Saya mendapatkan musibah kehilangan sertifikat tanah dan rumah. Nanti akan saya tulis bagaimana itu bisa terjadi. Saya akan berbagi proses apa saja yang saya lalui terkait dengan kejadian ini.

Pertama kali saat sadar bahwa sertifikat tanah dan rumah tidak ada di tempatnya, dan dicari ke segala tempat yang mungkin juga tidak ditemukan, saya dan istri langsung menuju ke polsek. Polsek adalah kantor polisi di level kecamatan tempat tinggal.

Setelah sampai di polsek saya dimasukkan ke divisi reskrim (terkait dengan kriminal), karena kasus saya pencurian. Di sini prosesnya cukup lama karena saya diwawancarai sebagai saksi, sekitar 2 jaman. Di sini saya mendapatkan surat keterangan hilang dari kepolisian.

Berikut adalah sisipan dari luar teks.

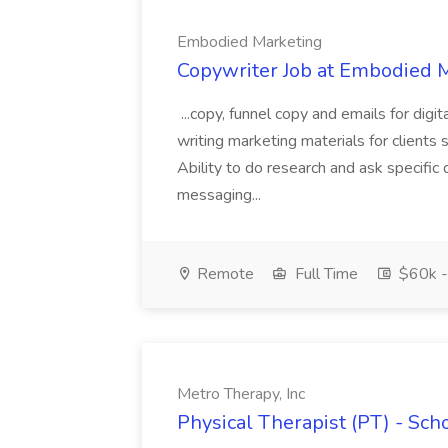
Embodied Marketing
Copywriter Job at Embodied 
...copy, funnel copy and emails for dig
writing marketing materials for clients 
Ability to do research and ask specific 
messaging...
Remote
Full Time
$60k -
Metro Therapy, Inc
Physical Therapist (PT) - Sch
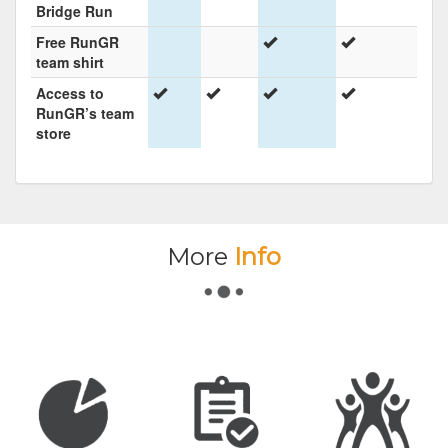
Bridge Run
Free RunGR
team shirt
Access to
RunGR’s team
store
More
Info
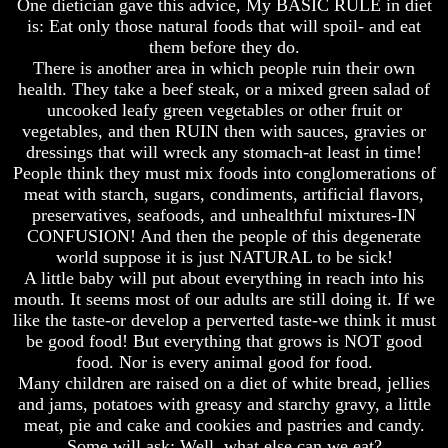
One dietician gave this advice, My BASIC RULE in diet
is: Eat only those natural foods that will spoil- and eat
Russia
Russia
them before they do.
In
In
Prophecy
Prophecy
There is another area in which people ruin their own
health. They take a beef steak, or a mixed green salad of
The
The
uncooked leafy green vegetables or other fruit or
Middle
Middle
vegetables, and then RUIN then with sauces, gravies or
East
East
dressings that will wreck any stomach-at least in time!
In
In
Prophecy
Prophecy
People think they must mix foods into conglomerations of
meat with starch, sugars, condiments, artificial flavors,
Who
Who
preservatives, seafoods, and unhealthful mixtures-IN
Are
Are
CONFUSION! And then the people of this degenerate
The
The
world suppose it is just NATURAL to be sick!
Arabs
Arabs
A little baby will put about everything in reach into his
Seeing
Seeing
mouth. It seems most of our adults are still doing it. If we
The
The
like the taste-or develop a perverted taste-we think it must
world
world
be good food! But everything that grows is NOT good
Throgh
Throgh
food. Nor is every animal good for food.
Islamic
Islamic
Many children are raised on a diet of white bread, jellies
Eyes
Eyes
and jams, potatoes with greasy and starchy gravy, a little
The
The
meat, pie and cake and cookies and pastries and candy.
Race
Race
Some will ask: Well, what else can we eat?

Keesokan harinya, saya berdiskusi dengan notaris tentang kasus ini. Sang notaria berkata, bisa saja sertifikat itu disalahgunakan (digadaikan atau dijual dengan memalsukan kartu identitas saya) dan dia menyarankan untuk mengurus sertifikat pengganti. Karena saya tidak mau kehilangan waktu untuk mengurus surat ini, saya menggunakan jasa sang notaris. Biaya yang dia minta termasuk pengumuman di media massa sebesar 4,5 juta. Cukup mahal tapi cukup murah juga daripada terjadi kejadian yang tidak diinginkan.

Sat ini ketika saya menulis ini  (6 September 2013  sekitar jam 10 pagi) sedang menghadiri proses pengambilan sumpah si BPN (Badan Pertanahan Nasional). Prosesnya sederhana, saya membaca teks sumpah yang sudah disiapkan di depan kepala apa gitu (lupa) lalu menandatanginya di atas materai.

Tahap berikutnya adalah pengumuman di koran. Selama 30 hari masa berlaku pengumuman itu, jika tidak ada pihak yang keberatan maka proses akan dilanjutkan. Dan setelah itu tinggal menunggu (ini sih katanya, sampai saat ini belum tahu yang sebenarnya karena masih diproses).